▶ **DOKUMENTAUSZUG**:
▼
Angesichts der gegenwärtig unerwartet günstigen Finanzlage der Rentenversicherung,“ so argumentieren die deutschen Arbeitgeberverbände, brauche der Beitragssatz – auf 18 Prozent ab 1. Januar 1973 – nicht erhöht zu werden. Das bedeute eine Ersparnis von rund drei Milliarden Mark.

Der Arbeitgeber-Wunsch traf auf Kritik der Gewerkschaften. Die Unternehmer hätten bei ihrem „Störfeuer auf das Reformprogramm des Bundesarbeitsministers“ – flexible Altersgrenze, Mindestrente, Erhöhung der Rente auf etwa 75 Prozent des Bruttoeinkommens – falsch kalkuliert, meint die Deutsche Angestellten-Gewerkschaft, wenn sie glauben, Freunde auf Arbeitnehmerseite zu finden.

Auch die IG Metall gab dem Arbeitsminister Schützenhilfe. Zwar, so Vorstandsmitglied Olaf Radke, sei es „populär“, niedrigere Beiträge zu fordern. Berücksichtige man aber Arendts sozialpolitische Vorstellungen, die finanziert werden müssen, so sei „die Festsetzung des Rentenbeitrages auf 18 Prozent sachlich richtig und sozialpolitisch notwendig“.
▲
▶ **DATENSATZEINTRÄGE**:
▼
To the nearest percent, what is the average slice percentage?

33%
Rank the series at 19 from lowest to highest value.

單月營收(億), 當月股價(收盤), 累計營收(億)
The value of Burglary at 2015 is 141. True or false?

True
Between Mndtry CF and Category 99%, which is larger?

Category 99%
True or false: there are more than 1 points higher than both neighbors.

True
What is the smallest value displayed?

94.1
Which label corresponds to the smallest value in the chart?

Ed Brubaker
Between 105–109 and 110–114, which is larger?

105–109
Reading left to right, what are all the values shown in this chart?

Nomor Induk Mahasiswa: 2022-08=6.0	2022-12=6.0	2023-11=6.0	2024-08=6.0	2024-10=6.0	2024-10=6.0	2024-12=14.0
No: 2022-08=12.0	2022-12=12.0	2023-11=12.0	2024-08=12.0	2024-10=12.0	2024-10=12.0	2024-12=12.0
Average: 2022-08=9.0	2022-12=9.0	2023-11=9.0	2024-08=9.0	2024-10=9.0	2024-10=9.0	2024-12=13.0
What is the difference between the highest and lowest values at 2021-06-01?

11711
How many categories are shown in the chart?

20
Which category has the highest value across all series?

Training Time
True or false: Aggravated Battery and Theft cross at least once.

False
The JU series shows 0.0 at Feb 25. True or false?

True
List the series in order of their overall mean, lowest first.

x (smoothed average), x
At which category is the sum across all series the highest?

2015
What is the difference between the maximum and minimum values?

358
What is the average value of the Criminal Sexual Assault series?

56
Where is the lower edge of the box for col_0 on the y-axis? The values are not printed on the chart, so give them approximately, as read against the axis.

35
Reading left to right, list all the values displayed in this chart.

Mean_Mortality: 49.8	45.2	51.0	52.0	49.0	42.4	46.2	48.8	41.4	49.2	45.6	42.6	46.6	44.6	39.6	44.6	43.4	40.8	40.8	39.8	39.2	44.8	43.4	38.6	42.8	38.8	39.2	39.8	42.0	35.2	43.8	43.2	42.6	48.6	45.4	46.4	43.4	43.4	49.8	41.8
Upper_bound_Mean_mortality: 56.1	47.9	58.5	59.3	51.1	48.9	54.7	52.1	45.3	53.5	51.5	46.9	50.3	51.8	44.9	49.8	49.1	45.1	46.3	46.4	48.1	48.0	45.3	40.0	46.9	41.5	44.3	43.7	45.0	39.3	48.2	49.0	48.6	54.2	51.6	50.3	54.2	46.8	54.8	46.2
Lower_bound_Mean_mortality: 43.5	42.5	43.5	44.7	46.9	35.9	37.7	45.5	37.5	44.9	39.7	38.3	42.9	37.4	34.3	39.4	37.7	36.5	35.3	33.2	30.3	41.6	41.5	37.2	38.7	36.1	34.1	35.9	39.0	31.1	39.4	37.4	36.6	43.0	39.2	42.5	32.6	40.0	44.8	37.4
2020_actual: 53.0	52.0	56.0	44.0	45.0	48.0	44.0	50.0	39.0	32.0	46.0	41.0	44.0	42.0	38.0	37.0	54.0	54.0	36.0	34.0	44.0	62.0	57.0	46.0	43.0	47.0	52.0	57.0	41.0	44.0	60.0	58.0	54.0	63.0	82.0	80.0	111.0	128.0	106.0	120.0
▲
▶ **ARBEITSAUFTRAG 1**:
Beantworten Sie anhand des Dokumentauszugs:
(a) Welche Ersparnis nennen die Arbeitgeberverbände für den Fall, dass der Beitragssatz nicht erhöht wird?
(b) Welche Gewerkschaft spricht von einem „Störfeuer auf das Reformprogramm des Bundesarbeitsministers“?
(c) Welche Funktion hat Olaf Radke in der IG Metall?
▶ **ARBEITSAUFTRAG 2**:
Schreiben Sie aus dem Dokumentauszug den Abschnitt ab, der mit „Angesichts der gegenwärtig“ beginnt und bis „Arbeitnehmerseite zu finden.“ reicht.
▶ **ARBEITSAUFTRAG 3**:
Prüfen Sie für jede Aussage, ob sie mit dem Dokumentauszug übereinstimmt:
(a) Die Arbeitgeberverbände verlangen, den Beitragssatz auf 18 Prozent zu erhöhen.
(b) Zum Reformprogramm des Bundesarbeitsministers gehört eine Mindestrente.
(c) Olaf Radke hält die Festsetzung des Rentenbeitrages auf 18 Prozent für sozialpolitisch unnötig.

▶ **ANTWORTBEREICH 1**:
(a) Rund drei Milliarden Mark.
(b) Die Deutsche Angestellten-Gewerkschaft.
(c) Er ist Vorstandsmitglied.

▶ **ANTWORTBEREICH 2**:
Angesichts der gegenwärtig unerwartet günstigen Finanzlage der Rentenversicherung,“ so argumentieren die deutschen Arbeitgeberverbände, brauche der Beitragssatz – auf 18 Prozent ab 1. Januar 1973 – nicht erhöht zu werden. Das bedeute eine Ersparnis von rund drei Milliarden Mark.

Der Arbeitgeber-Wunsch traf auf Kritik der Gewerkschaften. Die Unternehmer hätten bei ihrem „Störfeuer auf das Reformprogramm des Bundesarbeitsministers“ – flexible Altersgrenze, Mindestrente, Erhöhung der Rente auf etwa 75 Prozent des Bruttoeinkommens – falsch kalkuliert, meint die Deutsche Angestellten-Gewerkschaft, wenn sie glauben, Freunde auf Arbeitnehmerseite zu finden.

▶ **ANTWORTBEREICH 3**:
(a) Nein: „brauche der Beitragssatz – auf 18 Prozent ab 1. Januar 1973 – nicht erhöht zu werden“
(b) Ja: „flexible Altersgrenze, Mindestrente, Erhöhung der Rente auf etwa 75 Prozent des Bruttoeinkommens“
(c) Nein: „die Festsetzung des Rentenbeitrages auf 18 Prozent sachlich richtig und sozialpolitisch notwendig“